The Government is rejecting claims a Defence Force budget squeeze contributed to a helicopter crash that killed three air force personnel.
A leaked Defence Force report says the three Iroquois helicopters took off from Ohakea Air Base before dawn on April 25, 2010, with their crews using night vision googles, partly because it was considered too expensive to put the personnel up in a hotel the night before.
The helicopters were due to take part in a flyover of Wellington's Anzac Day dawn service.
However, the second Iroquois in the formation crashed just before 6am at Pukerua Bay, north of Wellington, killing three crew members and leaving another seriously injured.
The air force's internal accident analysis report says "the need to minimise accommodation costs incurred by 3 Squadron due to pressure on the accommodation budget was recognised and contributed to the ... decision (not to fly the day before)".
NZ First leader Winston Peters says it would have cost just $600 to put the three airmen in a hotel for the night - but instead they "paid the ultimate sacrifice for the Government's slash and burn polices".

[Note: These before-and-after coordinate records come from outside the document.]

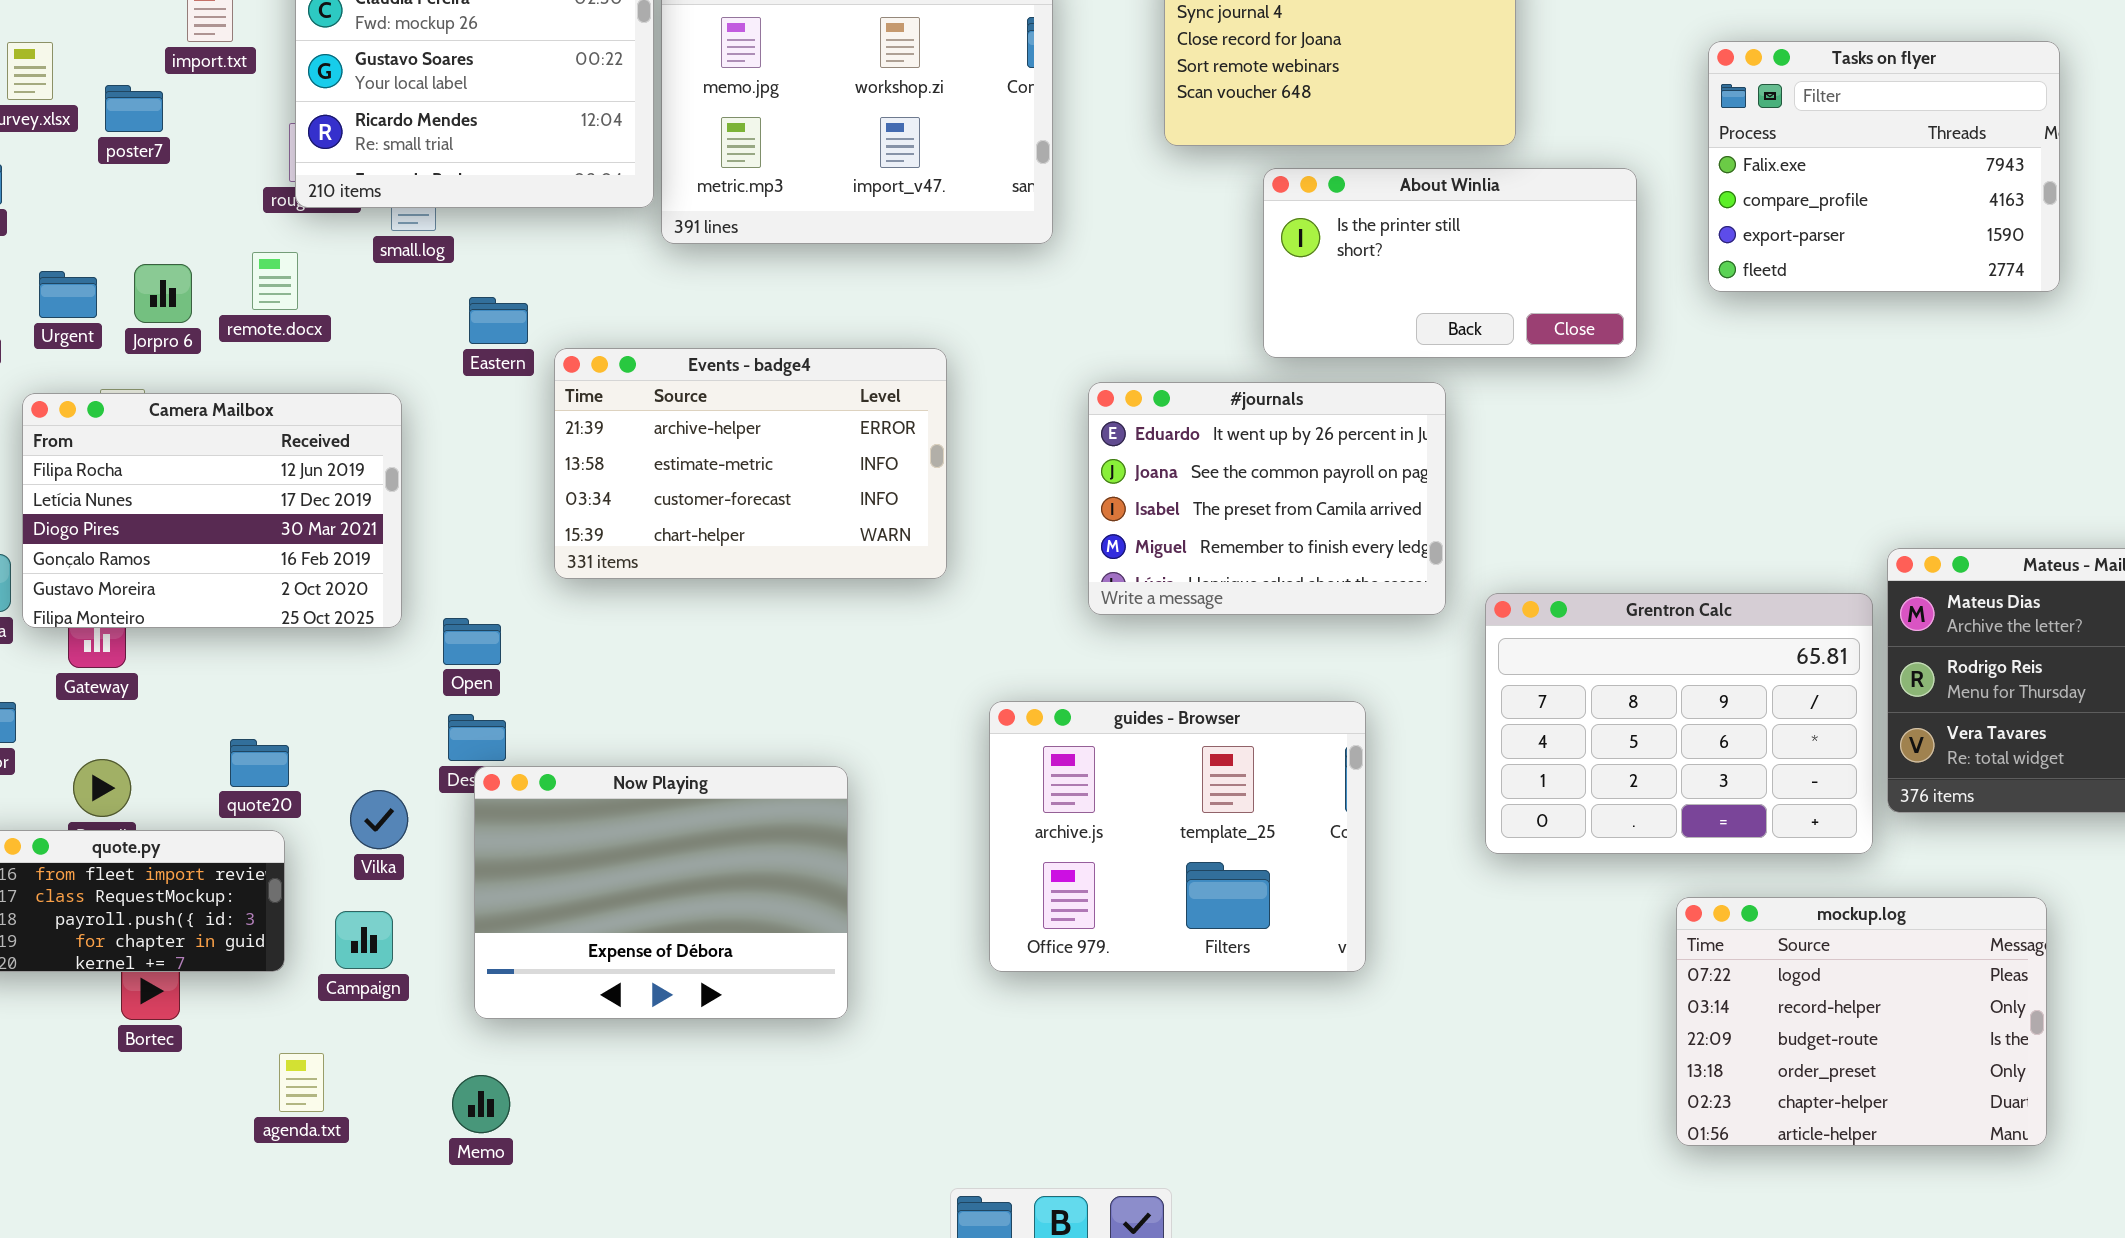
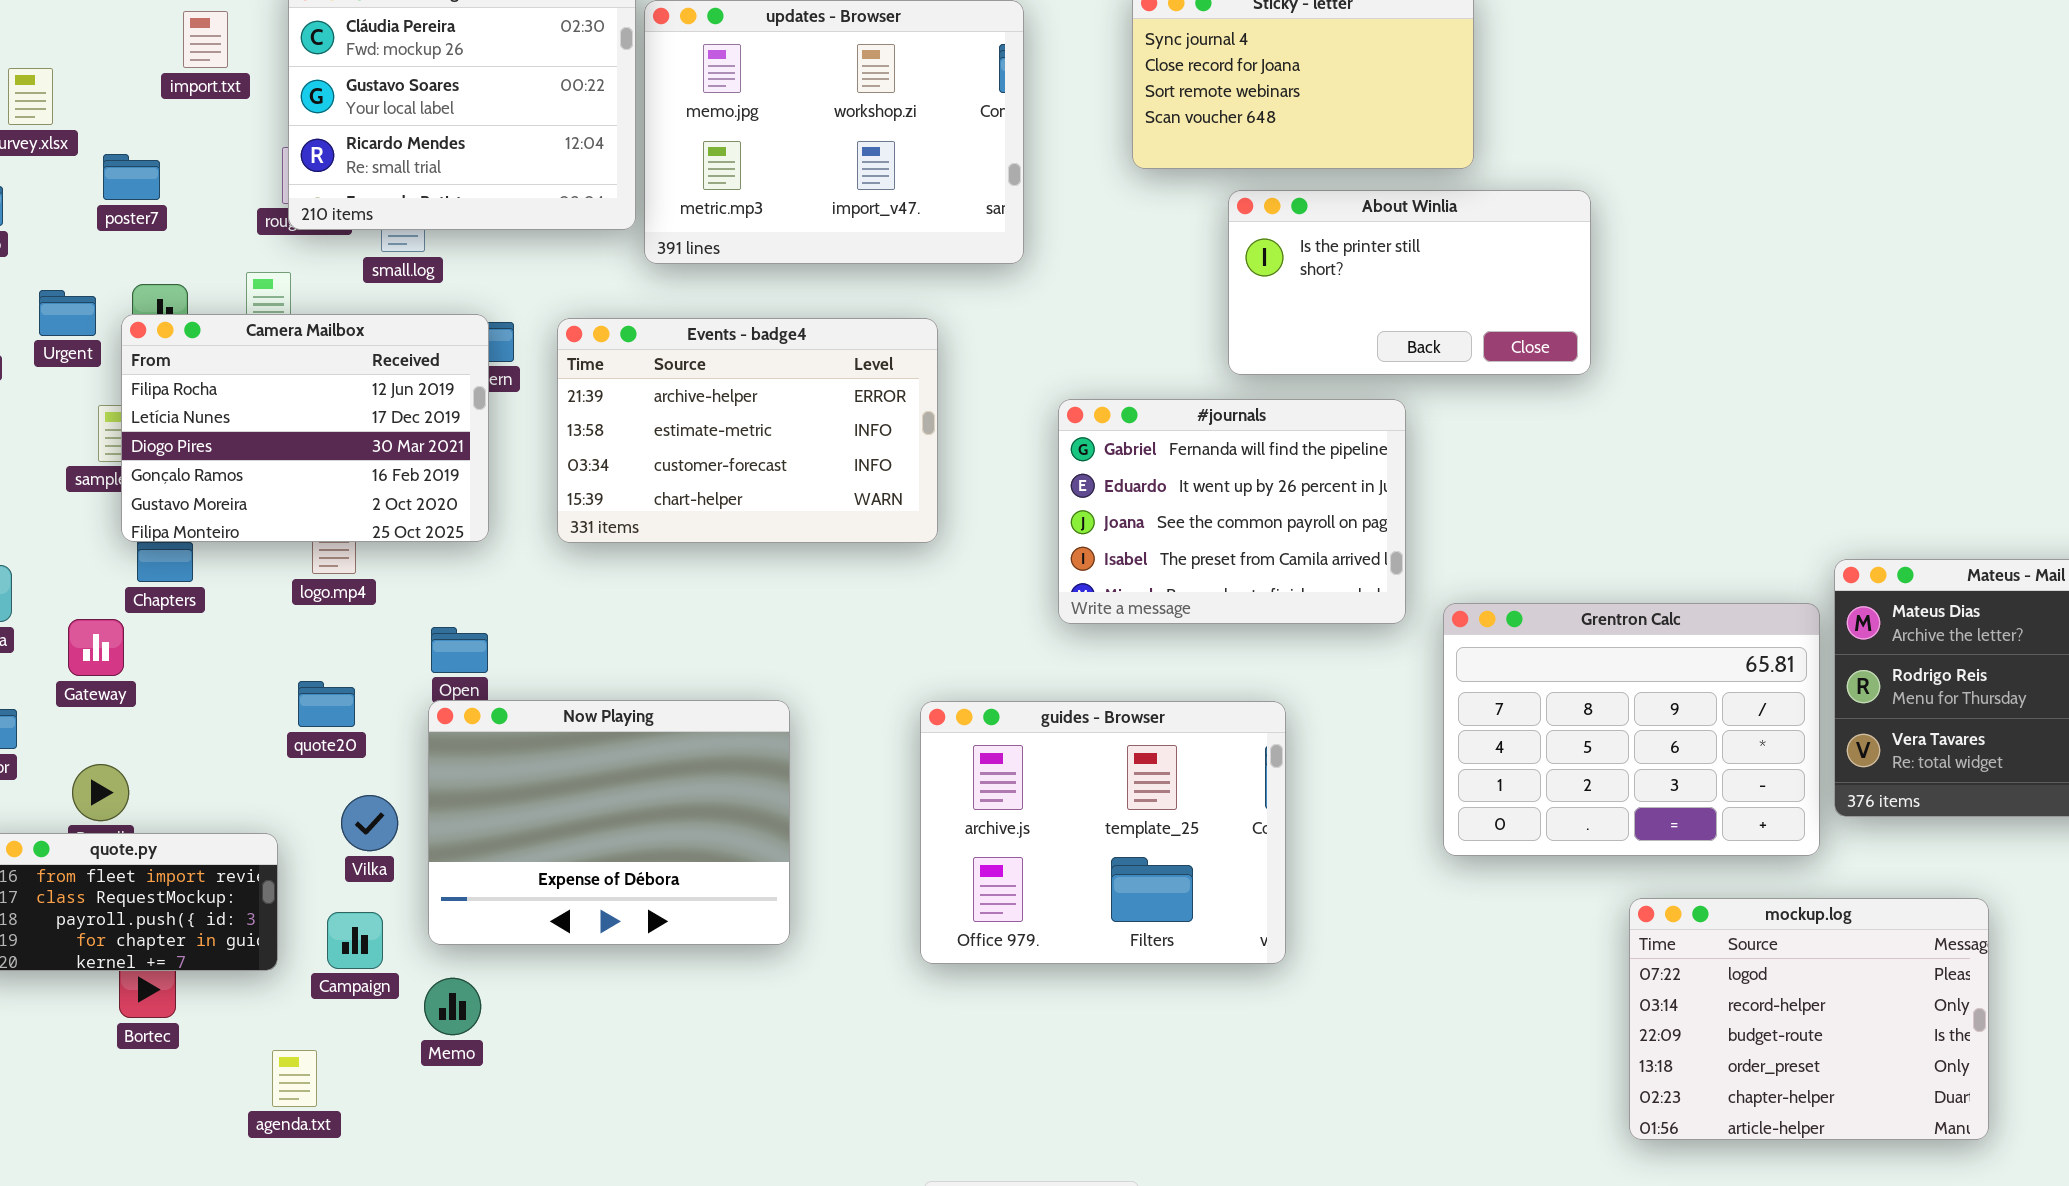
Tasks on flyer: [1708,41,2060,292] -> none, closed
poster7: [105,85,163,132] -> [103,154,160,200], moved
Events - badge4: [554,348,947,579] -> [557,318,938,543], moved
#journals: [1088,382,1446,615] -> [1058,399,1406,624], scrolled up 1 row
Camera Mailbox: [22,393,402,628] -> [121,314,489,542], moved
guides - Browser: [989,701,1366,972] -> [920,701,1286,964], moved
quote20: [230,739,289,787] -> [298,681,355,727], moved
Now Playing: [474,766,848,1019] -> [428,700,790,945], moved
Memo: [452,1075,510,1133] -> [424,978,481,1035], moved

Labour's defence spokesman Iain Lees-Galloway says it's clear the Government's requirement for the Defence Force to "do more with less" was a factor in the decision to fly in the dark that morning.
But that was rejected by Defence Minister Jonathan Coleman, who says budget pressures were not listed as a "cause" of the crash in the court of inquiry report, although there were "considerations" that needed to be taken into account.
"[The court of inquiry report] doesn't go into the whole range of factors that may have influenced that decision to fly at night, but the point was that wasn't a cause of the crash."
He says the Defence Force has received legal advice not to make the leaked report public.
Dr Coleman ordered an independent inquiry last month into the Department of Labour's failure to investigate health and safety issues behind the crash, and expects a report before Christmas.
He has also ordered a review of safety improvements following the crash.